Input -
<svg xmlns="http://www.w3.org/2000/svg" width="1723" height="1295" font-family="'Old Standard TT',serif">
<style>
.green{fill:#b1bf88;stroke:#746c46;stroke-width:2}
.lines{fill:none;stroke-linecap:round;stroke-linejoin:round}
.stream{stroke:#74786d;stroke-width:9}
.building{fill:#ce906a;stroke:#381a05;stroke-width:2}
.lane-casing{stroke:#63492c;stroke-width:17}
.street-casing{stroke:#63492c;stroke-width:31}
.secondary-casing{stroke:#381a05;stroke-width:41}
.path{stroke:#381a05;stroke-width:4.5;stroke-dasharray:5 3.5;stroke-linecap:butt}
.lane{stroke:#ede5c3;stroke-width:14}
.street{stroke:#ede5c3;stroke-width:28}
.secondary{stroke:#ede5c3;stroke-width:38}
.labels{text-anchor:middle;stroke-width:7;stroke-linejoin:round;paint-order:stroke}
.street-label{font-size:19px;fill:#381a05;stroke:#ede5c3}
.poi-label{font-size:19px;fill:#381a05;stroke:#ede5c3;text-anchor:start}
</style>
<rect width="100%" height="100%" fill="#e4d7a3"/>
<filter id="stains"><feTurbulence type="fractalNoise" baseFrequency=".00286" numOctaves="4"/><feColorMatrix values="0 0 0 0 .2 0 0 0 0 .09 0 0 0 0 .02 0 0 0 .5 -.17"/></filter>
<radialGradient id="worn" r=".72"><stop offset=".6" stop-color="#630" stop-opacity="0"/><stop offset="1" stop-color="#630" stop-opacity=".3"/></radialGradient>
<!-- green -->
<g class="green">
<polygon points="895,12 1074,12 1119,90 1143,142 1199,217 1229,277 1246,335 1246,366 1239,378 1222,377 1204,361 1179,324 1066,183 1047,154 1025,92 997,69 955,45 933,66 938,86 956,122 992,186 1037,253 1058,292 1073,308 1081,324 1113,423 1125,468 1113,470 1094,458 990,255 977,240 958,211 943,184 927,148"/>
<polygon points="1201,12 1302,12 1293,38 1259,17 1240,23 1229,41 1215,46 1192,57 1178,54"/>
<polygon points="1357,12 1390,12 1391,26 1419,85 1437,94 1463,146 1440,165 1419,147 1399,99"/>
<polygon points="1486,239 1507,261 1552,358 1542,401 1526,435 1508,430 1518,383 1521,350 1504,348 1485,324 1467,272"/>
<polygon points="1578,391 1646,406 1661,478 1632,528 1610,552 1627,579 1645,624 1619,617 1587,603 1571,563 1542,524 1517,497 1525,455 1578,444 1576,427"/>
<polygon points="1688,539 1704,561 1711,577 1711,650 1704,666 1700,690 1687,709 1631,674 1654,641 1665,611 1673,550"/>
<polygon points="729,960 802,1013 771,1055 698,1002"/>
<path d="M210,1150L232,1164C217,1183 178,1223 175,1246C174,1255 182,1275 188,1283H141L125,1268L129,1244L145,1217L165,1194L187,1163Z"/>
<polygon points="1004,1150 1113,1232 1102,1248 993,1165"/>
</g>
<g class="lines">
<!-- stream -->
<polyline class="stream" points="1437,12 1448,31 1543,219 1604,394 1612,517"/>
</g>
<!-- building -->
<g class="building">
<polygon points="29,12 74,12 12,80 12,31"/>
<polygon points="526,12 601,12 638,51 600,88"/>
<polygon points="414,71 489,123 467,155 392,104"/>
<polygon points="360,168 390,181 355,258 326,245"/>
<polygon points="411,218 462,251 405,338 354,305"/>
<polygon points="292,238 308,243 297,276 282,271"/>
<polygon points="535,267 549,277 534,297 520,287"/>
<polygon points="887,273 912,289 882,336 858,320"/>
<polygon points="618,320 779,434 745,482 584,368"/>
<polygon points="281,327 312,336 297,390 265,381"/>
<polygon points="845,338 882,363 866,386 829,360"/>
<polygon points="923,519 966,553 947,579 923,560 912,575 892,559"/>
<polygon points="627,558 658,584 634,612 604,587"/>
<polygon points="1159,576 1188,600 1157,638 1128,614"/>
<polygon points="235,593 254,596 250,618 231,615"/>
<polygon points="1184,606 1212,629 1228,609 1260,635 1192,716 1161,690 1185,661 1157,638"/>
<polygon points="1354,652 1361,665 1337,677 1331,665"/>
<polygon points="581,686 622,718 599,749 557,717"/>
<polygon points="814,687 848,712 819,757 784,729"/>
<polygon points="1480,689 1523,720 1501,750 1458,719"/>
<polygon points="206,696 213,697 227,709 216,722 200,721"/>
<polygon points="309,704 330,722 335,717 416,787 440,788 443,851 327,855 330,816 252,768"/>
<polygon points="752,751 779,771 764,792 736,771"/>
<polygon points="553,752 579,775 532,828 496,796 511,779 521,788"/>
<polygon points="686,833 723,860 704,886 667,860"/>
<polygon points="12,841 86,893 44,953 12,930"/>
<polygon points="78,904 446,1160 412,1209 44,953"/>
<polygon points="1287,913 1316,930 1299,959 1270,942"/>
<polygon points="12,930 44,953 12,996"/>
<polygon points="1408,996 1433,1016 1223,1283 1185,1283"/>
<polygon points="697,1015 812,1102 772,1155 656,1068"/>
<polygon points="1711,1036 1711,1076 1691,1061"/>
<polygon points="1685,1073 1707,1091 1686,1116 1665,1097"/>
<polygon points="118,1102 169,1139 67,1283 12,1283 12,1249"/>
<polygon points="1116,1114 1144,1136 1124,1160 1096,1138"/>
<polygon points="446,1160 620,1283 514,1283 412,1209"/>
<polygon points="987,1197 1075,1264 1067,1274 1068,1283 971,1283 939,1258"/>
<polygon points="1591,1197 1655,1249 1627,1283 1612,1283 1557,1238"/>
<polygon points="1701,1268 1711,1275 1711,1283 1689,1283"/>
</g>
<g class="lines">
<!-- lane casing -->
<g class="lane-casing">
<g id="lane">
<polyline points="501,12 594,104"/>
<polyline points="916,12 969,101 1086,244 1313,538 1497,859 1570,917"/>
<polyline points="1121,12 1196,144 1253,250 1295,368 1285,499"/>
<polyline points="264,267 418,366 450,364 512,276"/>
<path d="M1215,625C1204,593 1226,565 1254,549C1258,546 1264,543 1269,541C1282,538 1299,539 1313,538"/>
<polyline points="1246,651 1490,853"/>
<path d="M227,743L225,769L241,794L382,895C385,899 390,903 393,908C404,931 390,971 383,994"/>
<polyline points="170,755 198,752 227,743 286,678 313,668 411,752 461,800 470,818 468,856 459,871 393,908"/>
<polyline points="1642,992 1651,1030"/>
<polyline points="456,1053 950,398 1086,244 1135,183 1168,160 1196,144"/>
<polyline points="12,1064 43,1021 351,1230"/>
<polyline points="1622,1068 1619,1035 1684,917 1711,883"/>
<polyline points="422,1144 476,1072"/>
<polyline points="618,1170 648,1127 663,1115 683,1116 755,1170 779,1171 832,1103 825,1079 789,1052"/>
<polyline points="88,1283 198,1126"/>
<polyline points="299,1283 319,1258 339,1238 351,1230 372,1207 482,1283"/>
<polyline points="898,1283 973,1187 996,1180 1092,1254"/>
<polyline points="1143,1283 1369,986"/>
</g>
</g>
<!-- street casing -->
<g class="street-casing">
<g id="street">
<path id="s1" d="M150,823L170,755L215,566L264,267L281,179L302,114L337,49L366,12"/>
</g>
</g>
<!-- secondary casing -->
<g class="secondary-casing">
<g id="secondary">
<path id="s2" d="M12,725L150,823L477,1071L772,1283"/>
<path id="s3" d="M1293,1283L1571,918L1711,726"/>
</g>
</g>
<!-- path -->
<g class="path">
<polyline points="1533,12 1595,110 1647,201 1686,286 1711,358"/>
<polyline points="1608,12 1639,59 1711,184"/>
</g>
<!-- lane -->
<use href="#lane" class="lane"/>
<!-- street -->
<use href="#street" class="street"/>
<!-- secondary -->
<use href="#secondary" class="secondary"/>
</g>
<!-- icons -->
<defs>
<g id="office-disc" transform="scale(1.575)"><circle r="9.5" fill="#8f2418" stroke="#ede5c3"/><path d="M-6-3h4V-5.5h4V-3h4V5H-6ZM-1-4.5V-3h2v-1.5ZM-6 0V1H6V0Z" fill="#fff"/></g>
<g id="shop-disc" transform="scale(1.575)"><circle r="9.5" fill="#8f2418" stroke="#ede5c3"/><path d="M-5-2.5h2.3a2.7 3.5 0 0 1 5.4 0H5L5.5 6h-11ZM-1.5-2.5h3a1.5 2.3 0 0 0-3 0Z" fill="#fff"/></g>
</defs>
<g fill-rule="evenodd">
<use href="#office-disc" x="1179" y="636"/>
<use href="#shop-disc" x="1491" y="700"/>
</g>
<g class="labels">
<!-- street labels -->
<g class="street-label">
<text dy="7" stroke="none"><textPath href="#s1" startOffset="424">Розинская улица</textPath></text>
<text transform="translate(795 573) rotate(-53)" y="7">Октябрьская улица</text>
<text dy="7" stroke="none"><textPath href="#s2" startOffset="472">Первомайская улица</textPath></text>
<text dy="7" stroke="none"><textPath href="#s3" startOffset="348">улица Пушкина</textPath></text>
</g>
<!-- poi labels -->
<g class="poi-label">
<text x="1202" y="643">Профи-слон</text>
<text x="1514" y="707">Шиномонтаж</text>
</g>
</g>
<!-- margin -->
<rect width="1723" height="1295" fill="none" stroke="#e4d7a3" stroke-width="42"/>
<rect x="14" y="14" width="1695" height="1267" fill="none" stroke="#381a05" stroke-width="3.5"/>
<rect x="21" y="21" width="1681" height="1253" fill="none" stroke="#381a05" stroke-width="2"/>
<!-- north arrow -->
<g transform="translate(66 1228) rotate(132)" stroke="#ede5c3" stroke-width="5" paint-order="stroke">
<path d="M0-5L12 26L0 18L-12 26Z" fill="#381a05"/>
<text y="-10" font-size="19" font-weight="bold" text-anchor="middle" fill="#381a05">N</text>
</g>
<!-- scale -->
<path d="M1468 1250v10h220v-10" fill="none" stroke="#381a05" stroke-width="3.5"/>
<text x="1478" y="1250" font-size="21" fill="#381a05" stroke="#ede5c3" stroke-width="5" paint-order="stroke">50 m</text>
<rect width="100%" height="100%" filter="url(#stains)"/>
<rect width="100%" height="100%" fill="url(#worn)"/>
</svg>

Problem to work on -
Starting at the line above that contains "1595,110 1647,201 1686,286", write out each line exactly until the line that contains "<!-- margin -->" has been written, and stop there.

Task response -
<polyline points="1533,12 1595,110 1647,201 1686,286 1711,358"/>
<polyline points="1608,12 1639,59 1711,184"/>
</g>
<!-- lane -->
<use href="#lane" class="lane"/>
<!-- street -->
<use href="#street" class="street"/>
<!-- secondary -->
<use href="#secondary" class="secondary"/>
</g>
<!-- icons -->
<defs>
<g id="office-disc" transform="scale(1.575)"><circle r="9.5" fill="#8f2418" stroke="#ede5c3"/><path d="M-6-3h4V-5.5h4V-3h4V5H-6ZM-1-4.5V-3h2v-1.5ZM-6 0V1H6V0Z" fill="#fff"/></g>
<g id="shop-disc" transform="scale(1.575)"><circle r="9.5" fill="#8f2418" stroke="#ede5c3"/><path d="M-5-2.5h2.3a2.7 3.5 0 0 1 5.4 0H5L5.5 6h-11ZM-1.5-2.5h3a1.5 2.3 0 0 0-3 0Z" fill="#fff"/></g>
</defs>
<g fill-rule="evenodd">
<use href="#office-disc" x="1179" y="636"/>
<use href="#shop-disc" x="1491" y="700"/>
</g>
<g class="labels">
<!-- street labels -->
<g class="street-label">
<text dy="7" stroke="none"><textPath href="#s1" startOffset="424">Розинская улица</textPath></text>
<text transform="translate(795 573) rotate(-53)" y="7">Октябрьская улица</text>
<text dy="7" stroke="none"><textPath href="#s2" startOffset="472">Первомайская улица</textPath></text>
<text dy="7" stroke="none"><textPath href="#s3" startOffset="348">улица Пушкина</textPath></text>
</g>
<!-- poi labels -->
<g class="poi-label">
<text x="1202" y="643">Профи-слон</text>
<text x="1514" y="707">Шиномонтаж</text>
</g>
</g>
<!-- margin -->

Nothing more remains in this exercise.